** SOURCE RECORDS follows **
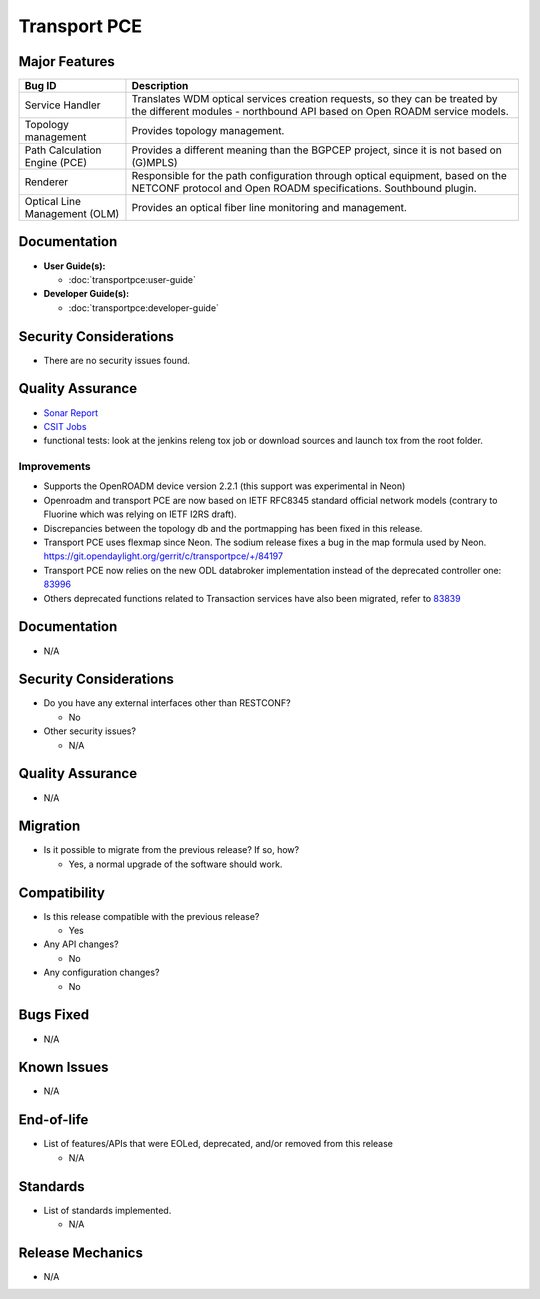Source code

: =============
Transport PCE
=============

Major Features
==============

.. list-table::
   :widths: 15 55
   :header-rows: 1

   * - **Bug ID**
     - **Description**

   * - Service Handler
     - Translates WDM optical services creation requests, so they can be
       treated by the different modules - northbound API based on Open
       ROADM service models.
   * - Topology management
     - Provides topology management.
   * - Path Calculation Engine (PCE)
     - Provides a different meaning than the BGPCEP project,
       since it is not based on (G)MPLS)
   * - Renderer
     - Responsible for the path configuration through optical equipment,
       based on the NETCONF protocol and Open ROADM specifications.
       Southbound plugin.
   * - Optical Line Management (OLM)
     - Provides an optical fiber line monitoring and management.

Documentation
=============

* **User Guide(s):**

  * :doc:`transportpce:user-guide`

* **Developer Guide(s):**

  * :doc:`transportpce:developer-guide`

Security Considerations
=======================

* There are no security issues found.

Quality Assurance
=================

* `Sonar Report <https://sonar.opendaylight.org/dashboard?id=org.opendaylight.transportpce%3Atransportpce-aggregator>`_
* `CSIT Jobs <https://jenkins.opendaylight.org/releng/view/transportpce/>`_
* functional tests: look at the jenkins releng tox job or download sources and launch tox from the root folder.

Improvements
------------

* Supports the OpenROADM device version 2.2.1 (this support was experimental in Neon)
* Openroadm and transport PCE are now based on IETF RFC8345 standard official network models
  (contrary to Fluorine which was relying on IETF I2RS draft).
* Discrepancies between the topology db and the portmapping has been fixed in this release.
* Transport PCE uses flexmap since Neon. The sodium release fixes a bug in the map formula
  used by Neon. https://git.opendaylight.org/gerrit/c/transportpce/+/84197
* Transport PCE now relies on the new ODL databroker implementation instead of the deprecated
  controller one: `83996 <https://git.opendaylight.org/gerrit/c/transportpce/+/83996>`_
* Others deprecated functions related to Transaction services have also been migrated,
  refer to `83839 <https://git.opendaylight.org/gerrit/c/transportpce/+/83839/1>`_

Documentation
=============

* N/A

Security Considerations
=======================

* Do you have any external interfaces other than RESTCONF?

  * No

* Other security issues?

  * N/A

Quality Assurance
=================

* N/A

Migration
=========

* Is it possible to migrate from the previous release? If so, how?

  * Yes, a normal upgrade of the software should work.

Compatibility
=============

* Is this release compatible with the previous release?

  * Yes

* Any API changes?

  * No

* Any configuration changes?

  * No

Bugs Fixed
==========

* N/A

Known Issues
============

* N/A

End-of-life
===========

* List of features/APIs that were EOLed, deprecated, and/or removed from this release

  * N/A

Standards
=========

* List of standards implemented.

  * N/A

Release Mechanics
=================

* N/A

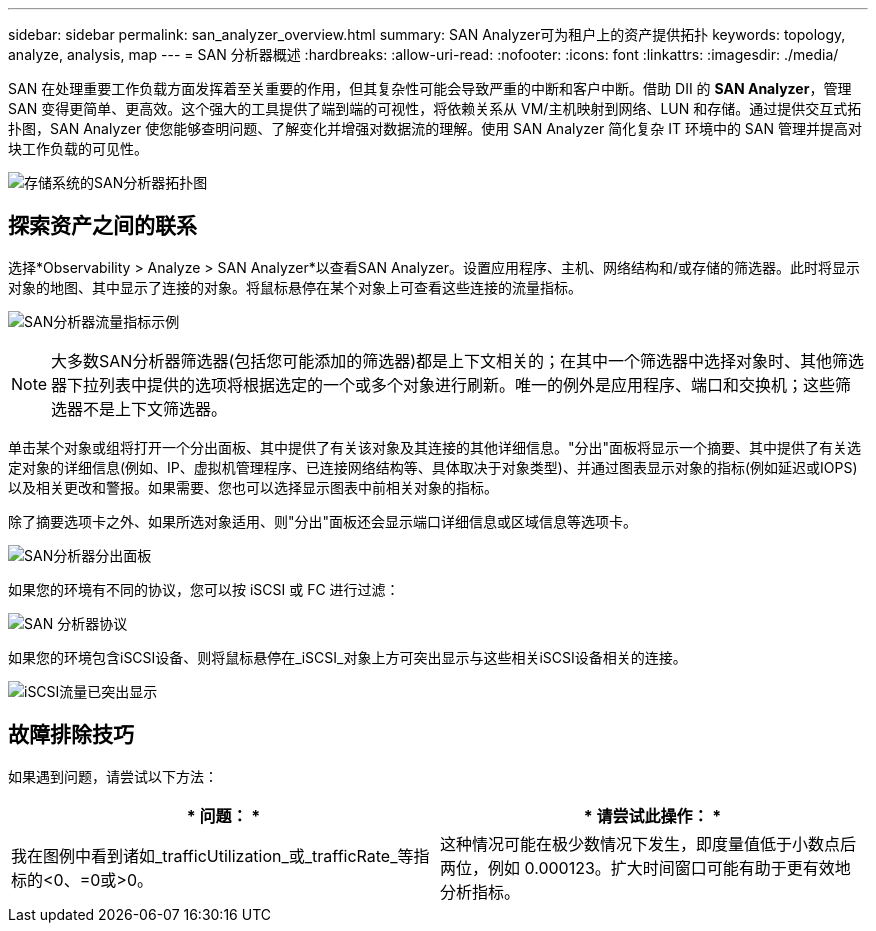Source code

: ---
sidebar: sidebar 
permalink: san_analyzer_overview.html 
summary: SAN Analyzer可为租户上的资产提供拓扑 
keywords: topology, analyze, analysis, map 
---
= SAN 分析器概述
:hardbreaks:
:allow-uri-read: 
:nofooter: 
:icons: font
:linkattrs: 
:imagesdir: ./media/


[role="lead"]
SAN 在处理重要工作负载方面发挥着至关重要的作用，但其复杂性可能会导致严重的中断和客户中断。借助 DII 的 *SAN Analyzer*，管理 SAN 变得更简单、更高效。这个强大的工具提供了端到端的可视性，将依赖关系从 VM/主机映射到网络、LUN 和存储。通过提供交互式拓扑图，SAN Analyzer 使您能够查明问题、了解变化并增强对数据流的理解。使用 SAN Analyzer 简化复杂 IT 环境中的 SAN 管理并提高对块工作负载的可见性。

image:san_analyzer_example_with_panel.png["存储系统的SAN分析器拓扑图"]



== 探索资产之间的联系

选择*Observability > Analyze > SAN Analyzer*以查看SAN Analyzer。设置应用程序、主机、网络结构和/或存储的筛选器。此时将显示对象的地图、其中显示了连接的对象。将鼠标悬停在某个对象上可查看这些连接的流量指标。

image:san_analyzer_traffic_metrics.png["SAN分析器流量指标示例"]


NOTE: 大多数SAN分析器筛选器(包括您可能添加的筛选器)都是上下文相关的；在其中一个筛选器中选择对象时、其他筛选器下拉列表中提供的选项将根据选定的一个或多个对象进行刷新。唯一的例外是应用程序、端口和交换机；这些筛选器不是上下文筛选器。

单击某个对象或组将打开一个分出面板、其中提供了有关该对象及其连接的其他详细信息。"分出"面板将显示一个摘要、其中提供了有关选定对象的详细信息(例如、IP、虚拟机管理程序、已连接网络结构等、具体取决于对象类型)、并通过图表显示对象的指标(例如延迟或IOPS)以及相关更改和警报。如果需要、您也可以选择显示图表中前相关对象的指标。

除了摘要选项卡之外、如果所选对象适用、则"分出"面板还会显示端口详细信息或区域信息等选项卡。

image:san_analyzer_slideout_example.png["SAN分析器分出面板"]

如果您的环境有不同的协议，您可以按 iSCSI 或 FC 进行过滤：

image:san_analyzer_protocols.png["SAN 分析器协议"]

如果您的环境包含iSCSI设备、则将鼠标悬停在_iSCSI_对象上方可突出显示与这些相关iSCSI设备相关的连接。

image:san_analyzer_iscsi_traffic.png["iSCSI流量已突出显示"]



== 故障排除技巧

如果遇到问题，请尝试以下方法：

[cols="2*"]
|===
| * 问题： * | * 请尝试此操作： * 


| 我在图例中看到诸如_trafficUtilization_或_trafficRate_等指标的<0、=0或>0。 | 这种情况可能在极少数情况下发生，即度量值低于小数点后两位，例如 0.000123。扩大时间窗口可能有助于更有效地分析指标。 
|===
** End of SOURCE RECORDS **
* WORK REQUIRED: What is the number of lines in the entries above that contain the string "have"? Reply with the number and nothing more.

* RESPONSE TO THE EXERCISE: 2